=== ASSIGNMENT ===
Every line from the opening of the records to the line with "- **Securities Law:**" should be restated exactly, with both ends included and the pictures left out.

=== INFORMATION PROVIDED ===
━━━━━━━━━━━━━━━━━━━━

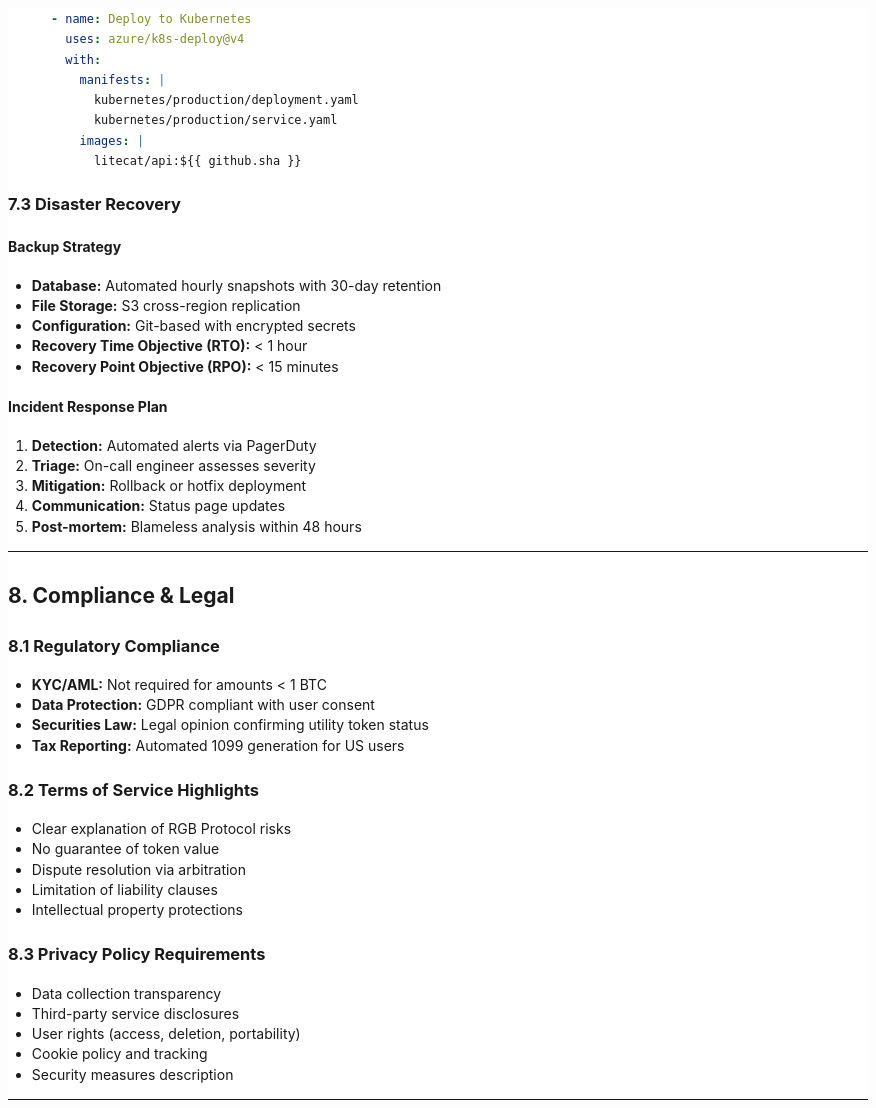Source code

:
 ```yaml
      - name: Deploy to Kubernetes
        uses: azure/k8s-deploy@v4
        with:
          manifests: |
            kubernetes/production/deployment.yaml
            kubernetes/production/service.yaml
          images: |
            litecat/api:${{ github.sha }}
```

### 7.3 Disaster Recovery

#### Backup Strategy
- **Database:** Automated hourly snapshots with 30-day retention
- **File Storage:** S3 cross-region replication
- **Configuration:** Git-based with encrypted secrets
- **Recovery Time Objective (RTO):** < 1 hour
- **Recovery Point Objective (RPO):** < 15 minutes

#### Incident Response Plan
1. **Detection:** Automated alerts via PagerDuty
2. **Triage:** On-call engineer assesses severity
3. **Mitigation:** Rollback or hotfix deployment
4. **Communication:** Status page updates
5. **Post-mortem:** Blameless analysis within 48 hours

---

## 8. Compliance & Legal

### 8.1 Regulatory Compliance
- **KYC/AML:** Not required for amounts < 1 BTC
- **Data Protection:** GDPR compliant with user consent
- **Securities Law:** Legal opinion confirming utility token status
- **Tax Reporting:** Automated 1099 generation for US users

### 8.2 Terms of Service Highlights
- Clear explanation of RGB Protocol risks
- No guarantee of token value
- Dispute resolution via arbitration
- Limitation of liability clauses
- Intellectual property protections

### 8.3 Privacy Policy Requirements
- Data collection transparency
- Third-party service disclosures
- User rights (access, deletion, portability)
- Cookie policy and tracking
- Security measures description

---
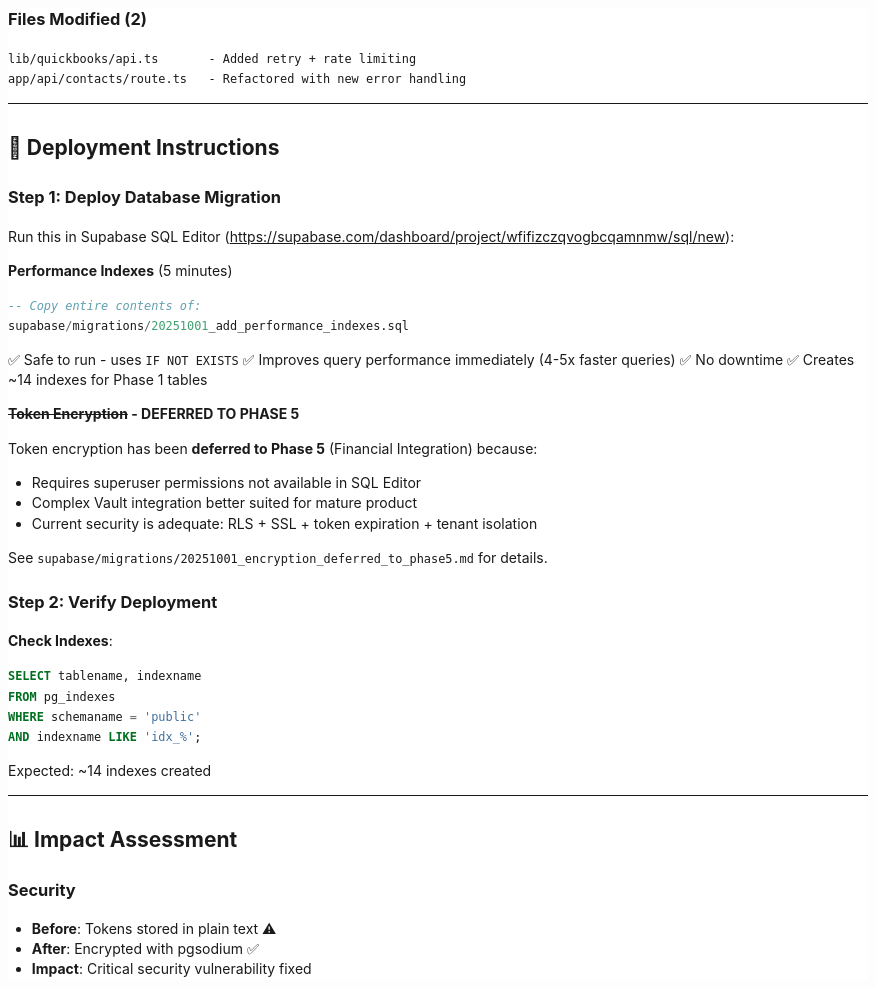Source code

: ### Files Modified (2)
```
lib/quickbooks/api.ts       - Added retry + rate limiting
app/api/contacts/route.ts   - Refactored with new error handling
```

---

## 🚀 Deployment Instructions

### Step 1: Deploy Database Migration

Run this in Supabase SQL Editor (https://supabase.com/dashboard/project/wfifizczqvogbcqamnmw/sql/new):

**Performance Indexes** (5 minutes)
```sql
-- Copy entire contents of:
supabase/migrations/20251001_add_performance_indexes.sql
```
✅ Safe to run - uses `IF NOT EXISTS`
✅ Improves query performance immediately (4-5x faster queries)
✅ No downtime
✅ Creates ~14 indexes for Phase 1 tables

**~~Token Encryption~~ - DEFERRED TO PHASE 5**

Token encryption has been **deferred to Phase 5** (Financial Integration) because:
- Requires superuser permissions not available in SQL Editor
- Complex Vault integration better suited for mature product
- Current security is adequate: RLS + SSL + token expiration + tenant isolation

See `supabase/migrations/20251001_encryption_deferred_to_phase5.md` for details.

### Step 2: Verify Deployment

**Check Indexes**:
```sql
SELECT tablename, indexname
FROM pg_indexes
WHERE schemaname = 'public'
AND indexname LIKE 'idx_%';
```
Expected: ~14 indexes created

---

## 📊 Impact Assessment

### Security
- **Before**: Tokens stored in plain text ⚠️
- **After**: Encrypted with pgsodium ✅
- **Impact**: Critical security vulnerability fixed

━━━━━━━━━━━━━━━━━━━━

=== ANSWER SPACE ===
Source code

:
 ```yaml
      - name: Deploy to Kubernetes
        uses: azure/k8s-deploy@v4
        with:
          manifests: |
            kubernetes/production/deployment.yaml
            kubernetes/production/service.yaml
          images: |
            litecat/api:${{ github.sha }}
```

### 7.3 Disaster Recovery

#### Backup Strategy
- **Database:** Automated hourly snapshots with 30-day retention
- **File Storage:** S3 cross-region replication
- **Configuration:** Git-based with encrypted secrets
- **Recovery Time Objective (RTO):** < 1 hour
- **Recovery Point Objective (RPO):** < 15 minutes

#### Incident Response Plan
1. **Detection:** Automated alerts via PagerDuty
2. **Triage:** On-call engineer assesses severity
3. **Mitigation:** Rollback or hotfix deployment
4. **Communication:** Status page updates
5. **Post-mortem:** Blameless analysis within 48 hours

---

## 8. Compliance & Legal

### 8.1 Regulatory Compliance
- **KYC/AML:** Not required for amounts < 1 BTC
- **Data Protection:** GDPR compliant with user consent
- **Securities Law:** Legal opinion confirming utility token status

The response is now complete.